Given passage:
********
Second Vice President of Guinea-Bissau
- In office 21 June 1989 – December 1991
- President: João Bernardo Vieira
- Preceded by: Iafai Camará
- Succeeded by: Position abolished

Personal details
- Born: António Vasco da Costa Rebelo Cabral 23 August 1926 Farim, Portuguese Guinea
- Died: 24 August 2005 (aged 79)
- Party: PAIGC

= Vasco Cabral =

Bissau-Guinean writer and politician

Vasco Cabral (1926–2005) was a Bissau-Guinean writer and politician.

He was minister of economy and finance and planning from 1974 to 1982. He was also minister of justice, and Second Vice President of Guinea-Bissau from 21 June 1989 to December 1991.
********
What to work on:
1. Copy the Vasco Cabral passage word for word, from "Vasco Cabral (1926–2005)" up to and including "to December 1991.".
2. Continue the Vasco Cabral passage from where it stops.
********
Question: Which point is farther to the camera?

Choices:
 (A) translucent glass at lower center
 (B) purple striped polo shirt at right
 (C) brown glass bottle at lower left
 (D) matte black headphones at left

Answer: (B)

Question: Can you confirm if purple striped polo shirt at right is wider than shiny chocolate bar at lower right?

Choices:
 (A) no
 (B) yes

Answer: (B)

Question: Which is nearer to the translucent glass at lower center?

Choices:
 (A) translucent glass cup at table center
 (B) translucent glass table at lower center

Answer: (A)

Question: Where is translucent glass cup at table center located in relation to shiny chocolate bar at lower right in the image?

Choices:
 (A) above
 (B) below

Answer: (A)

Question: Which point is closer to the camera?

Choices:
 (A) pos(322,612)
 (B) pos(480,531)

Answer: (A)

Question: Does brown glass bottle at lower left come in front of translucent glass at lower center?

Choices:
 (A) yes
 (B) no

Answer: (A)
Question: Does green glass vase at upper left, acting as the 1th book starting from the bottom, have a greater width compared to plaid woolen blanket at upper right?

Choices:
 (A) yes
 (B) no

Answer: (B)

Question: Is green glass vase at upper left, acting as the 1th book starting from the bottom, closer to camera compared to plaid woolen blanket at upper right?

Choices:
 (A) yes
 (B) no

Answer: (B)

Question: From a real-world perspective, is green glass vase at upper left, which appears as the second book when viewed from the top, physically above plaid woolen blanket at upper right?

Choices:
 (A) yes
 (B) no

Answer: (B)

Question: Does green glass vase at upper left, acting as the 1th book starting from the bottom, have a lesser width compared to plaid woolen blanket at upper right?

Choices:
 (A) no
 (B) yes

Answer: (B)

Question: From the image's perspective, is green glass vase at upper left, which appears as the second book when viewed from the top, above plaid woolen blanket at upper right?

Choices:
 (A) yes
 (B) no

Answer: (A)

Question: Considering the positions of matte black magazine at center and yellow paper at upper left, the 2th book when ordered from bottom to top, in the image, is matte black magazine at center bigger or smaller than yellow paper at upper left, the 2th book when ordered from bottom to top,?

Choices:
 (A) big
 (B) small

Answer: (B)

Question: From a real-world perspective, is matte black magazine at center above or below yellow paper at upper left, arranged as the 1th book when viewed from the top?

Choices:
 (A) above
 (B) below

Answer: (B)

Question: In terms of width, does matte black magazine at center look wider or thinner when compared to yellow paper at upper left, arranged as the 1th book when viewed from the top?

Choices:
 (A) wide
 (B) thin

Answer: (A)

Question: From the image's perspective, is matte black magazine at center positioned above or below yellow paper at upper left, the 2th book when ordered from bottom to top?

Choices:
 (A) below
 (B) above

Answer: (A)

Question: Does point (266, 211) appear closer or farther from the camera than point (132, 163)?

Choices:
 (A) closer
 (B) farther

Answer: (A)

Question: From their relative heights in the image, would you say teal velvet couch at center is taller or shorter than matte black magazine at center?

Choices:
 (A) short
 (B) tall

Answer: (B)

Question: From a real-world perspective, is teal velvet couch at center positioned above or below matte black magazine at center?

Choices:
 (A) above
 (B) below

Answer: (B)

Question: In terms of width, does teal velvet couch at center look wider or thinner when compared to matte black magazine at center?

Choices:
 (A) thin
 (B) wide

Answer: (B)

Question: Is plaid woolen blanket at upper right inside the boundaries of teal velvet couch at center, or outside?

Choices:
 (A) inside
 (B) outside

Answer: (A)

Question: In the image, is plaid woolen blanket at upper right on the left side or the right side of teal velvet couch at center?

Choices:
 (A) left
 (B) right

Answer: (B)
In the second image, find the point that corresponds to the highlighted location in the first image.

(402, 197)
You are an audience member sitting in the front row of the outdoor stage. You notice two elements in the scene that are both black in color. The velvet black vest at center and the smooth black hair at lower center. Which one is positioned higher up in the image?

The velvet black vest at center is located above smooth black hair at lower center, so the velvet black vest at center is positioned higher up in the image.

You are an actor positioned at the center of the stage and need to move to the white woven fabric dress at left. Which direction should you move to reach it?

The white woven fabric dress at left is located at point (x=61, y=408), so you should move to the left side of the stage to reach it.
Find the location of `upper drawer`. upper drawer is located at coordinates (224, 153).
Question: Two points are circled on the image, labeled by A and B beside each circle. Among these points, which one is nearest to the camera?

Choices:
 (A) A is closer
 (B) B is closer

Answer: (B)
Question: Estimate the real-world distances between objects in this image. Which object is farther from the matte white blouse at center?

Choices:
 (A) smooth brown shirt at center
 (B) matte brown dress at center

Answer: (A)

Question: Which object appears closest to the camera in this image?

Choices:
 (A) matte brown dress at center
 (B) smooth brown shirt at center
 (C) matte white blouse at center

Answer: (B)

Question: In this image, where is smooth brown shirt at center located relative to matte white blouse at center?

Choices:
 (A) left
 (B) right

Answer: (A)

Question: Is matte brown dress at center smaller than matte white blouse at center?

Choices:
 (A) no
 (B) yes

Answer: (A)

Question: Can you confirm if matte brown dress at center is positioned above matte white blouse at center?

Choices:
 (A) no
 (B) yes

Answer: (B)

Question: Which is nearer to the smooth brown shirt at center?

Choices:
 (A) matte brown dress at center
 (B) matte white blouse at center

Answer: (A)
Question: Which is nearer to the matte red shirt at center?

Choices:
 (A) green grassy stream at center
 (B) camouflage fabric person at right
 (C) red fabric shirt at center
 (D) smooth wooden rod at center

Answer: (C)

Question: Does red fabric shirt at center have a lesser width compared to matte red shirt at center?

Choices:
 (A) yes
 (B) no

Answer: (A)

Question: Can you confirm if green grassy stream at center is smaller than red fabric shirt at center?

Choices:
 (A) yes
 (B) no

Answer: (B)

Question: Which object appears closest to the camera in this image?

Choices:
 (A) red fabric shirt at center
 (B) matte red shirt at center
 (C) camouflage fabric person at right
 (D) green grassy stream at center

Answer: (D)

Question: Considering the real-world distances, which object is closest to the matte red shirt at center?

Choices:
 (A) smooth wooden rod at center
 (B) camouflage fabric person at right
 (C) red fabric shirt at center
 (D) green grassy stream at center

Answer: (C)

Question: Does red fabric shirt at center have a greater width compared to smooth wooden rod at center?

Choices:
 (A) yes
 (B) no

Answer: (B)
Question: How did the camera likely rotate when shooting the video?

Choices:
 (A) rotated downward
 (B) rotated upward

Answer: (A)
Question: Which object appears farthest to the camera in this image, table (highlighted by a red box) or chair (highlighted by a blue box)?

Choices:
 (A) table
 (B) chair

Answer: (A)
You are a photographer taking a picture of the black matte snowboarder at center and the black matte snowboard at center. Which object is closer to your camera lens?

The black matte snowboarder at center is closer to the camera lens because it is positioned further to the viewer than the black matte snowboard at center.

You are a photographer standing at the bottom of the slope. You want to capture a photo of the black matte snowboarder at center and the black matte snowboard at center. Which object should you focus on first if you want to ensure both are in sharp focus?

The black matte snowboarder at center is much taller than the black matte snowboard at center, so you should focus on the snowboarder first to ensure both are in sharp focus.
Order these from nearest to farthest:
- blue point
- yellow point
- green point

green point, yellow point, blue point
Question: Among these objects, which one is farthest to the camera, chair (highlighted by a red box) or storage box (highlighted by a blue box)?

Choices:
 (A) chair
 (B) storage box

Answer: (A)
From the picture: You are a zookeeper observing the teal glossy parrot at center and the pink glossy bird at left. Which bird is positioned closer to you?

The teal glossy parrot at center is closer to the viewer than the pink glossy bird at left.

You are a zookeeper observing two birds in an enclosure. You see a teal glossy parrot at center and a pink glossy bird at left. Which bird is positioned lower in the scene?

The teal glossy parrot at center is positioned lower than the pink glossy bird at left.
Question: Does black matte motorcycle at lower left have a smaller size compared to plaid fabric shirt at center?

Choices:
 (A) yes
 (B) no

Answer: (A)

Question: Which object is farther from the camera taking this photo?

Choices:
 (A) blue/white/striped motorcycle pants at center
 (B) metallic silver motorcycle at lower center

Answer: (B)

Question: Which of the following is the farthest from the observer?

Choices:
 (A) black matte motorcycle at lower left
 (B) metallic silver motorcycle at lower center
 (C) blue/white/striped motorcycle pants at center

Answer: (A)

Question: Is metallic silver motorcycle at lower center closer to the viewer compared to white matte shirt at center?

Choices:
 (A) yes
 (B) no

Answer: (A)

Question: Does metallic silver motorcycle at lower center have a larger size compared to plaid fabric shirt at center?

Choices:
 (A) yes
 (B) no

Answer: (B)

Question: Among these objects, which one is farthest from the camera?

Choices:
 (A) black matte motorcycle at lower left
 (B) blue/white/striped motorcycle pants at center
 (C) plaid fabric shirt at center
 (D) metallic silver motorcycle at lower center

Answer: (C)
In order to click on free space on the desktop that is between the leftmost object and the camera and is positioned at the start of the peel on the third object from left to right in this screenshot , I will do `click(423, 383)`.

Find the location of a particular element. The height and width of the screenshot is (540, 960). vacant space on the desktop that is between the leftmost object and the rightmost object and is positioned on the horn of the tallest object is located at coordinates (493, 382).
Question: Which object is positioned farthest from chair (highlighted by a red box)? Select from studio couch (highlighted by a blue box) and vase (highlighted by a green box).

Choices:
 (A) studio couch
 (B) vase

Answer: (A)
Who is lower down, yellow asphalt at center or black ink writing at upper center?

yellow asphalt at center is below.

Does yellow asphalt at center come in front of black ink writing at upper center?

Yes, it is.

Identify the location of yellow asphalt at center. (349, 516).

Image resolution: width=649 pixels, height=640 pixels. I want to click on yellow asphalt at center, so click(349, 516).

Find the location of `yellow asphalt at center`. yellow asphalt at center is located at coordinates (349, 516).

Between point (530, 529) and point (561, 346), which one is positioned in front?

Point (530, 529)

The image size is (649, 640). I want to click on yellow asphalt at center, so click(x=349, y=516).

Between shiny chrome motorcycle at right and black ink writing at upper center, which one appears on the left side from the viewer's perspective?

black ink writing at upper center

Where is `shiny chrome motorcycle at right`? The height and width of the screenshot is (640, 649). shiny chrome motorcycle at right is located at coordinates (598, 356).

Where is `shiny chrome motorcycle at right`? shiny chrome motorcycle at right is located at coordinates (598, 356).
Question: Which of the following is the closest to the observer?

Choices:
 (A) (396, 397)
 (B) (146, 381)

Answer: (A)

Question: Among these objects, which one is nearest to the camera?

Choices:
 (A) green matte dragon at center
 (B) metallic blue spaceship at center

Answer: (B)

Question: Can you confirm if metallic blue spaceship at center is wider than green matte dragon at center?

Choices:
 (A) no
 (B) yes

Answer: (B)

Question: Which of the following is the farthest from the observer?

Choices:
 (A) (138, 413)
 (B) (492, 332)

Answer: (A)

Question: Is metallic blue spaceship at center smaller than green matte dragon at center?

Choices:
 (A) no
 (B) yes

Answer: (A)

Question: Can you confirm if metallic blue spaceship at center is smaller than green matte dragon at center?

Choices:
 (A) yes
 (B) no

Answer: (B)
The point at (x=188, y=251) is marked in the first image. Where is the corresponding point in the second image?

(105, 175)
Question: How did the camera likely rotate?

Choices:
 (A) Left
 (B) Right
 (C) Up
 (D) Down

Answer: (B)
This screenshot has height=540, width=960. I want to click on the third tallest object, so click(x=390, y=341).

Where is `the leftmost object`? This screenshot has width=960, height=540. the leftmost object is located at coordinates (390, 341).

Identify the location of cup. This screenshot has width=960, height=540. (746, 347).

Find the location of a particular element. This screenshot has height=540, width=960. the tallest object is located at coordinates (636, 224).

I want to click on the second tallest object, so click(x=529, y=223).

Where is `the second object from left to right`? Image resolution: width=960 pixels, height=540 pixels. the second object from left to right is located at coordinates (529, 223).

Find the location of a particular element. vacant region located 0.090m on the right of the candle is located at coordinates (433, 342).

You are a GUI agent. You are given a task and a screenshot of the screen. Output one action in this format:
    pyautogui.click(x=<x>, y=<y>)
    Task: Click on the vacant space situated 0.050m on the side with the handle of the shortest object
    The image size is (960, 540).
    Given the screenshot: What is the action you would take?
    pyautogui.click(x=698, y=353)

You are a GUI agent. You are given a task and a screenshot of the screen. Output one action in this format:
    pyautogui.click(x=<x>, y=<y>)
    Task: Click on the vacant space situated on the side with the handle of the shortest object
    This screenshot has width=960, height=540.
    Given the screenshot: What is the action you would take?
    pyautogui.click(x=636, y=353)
********
Responses per task:
1.
Vasco Cabral (1926–2005) was a Bissau-Guinean writer and politician.

He was minister of economy and finance and planning from 1974 to 1982. He was also minister of justice, and Second Vice President of Guinea-Bissau from 21 June 1989 to December 1991.

2.
Cabral was born on 23 August 1926 in Farim, northern part of the country. He studied at the Technical University of Lisbon and was imprisoned in 1953 for opposing António de Oliveira Salazar's regime. He was one of the founders of PAIGC (African Party for the Independence of Guinea and Cape Verde). He published a book of poems in 1981, and was the founder and first president of national union of artists and writers of Guinea Bissau. He was married to Barbara Matos. He died in Bissau.

==Works==
- A luta é a minha primavera, 1981 (poetry)

==Bibliography==
- Alonso Romo, Eduardo J., Literatura africana de lengua portuguesa , Revista Espéculo n.º 40, 2008, Universidad Complutense de Madrid.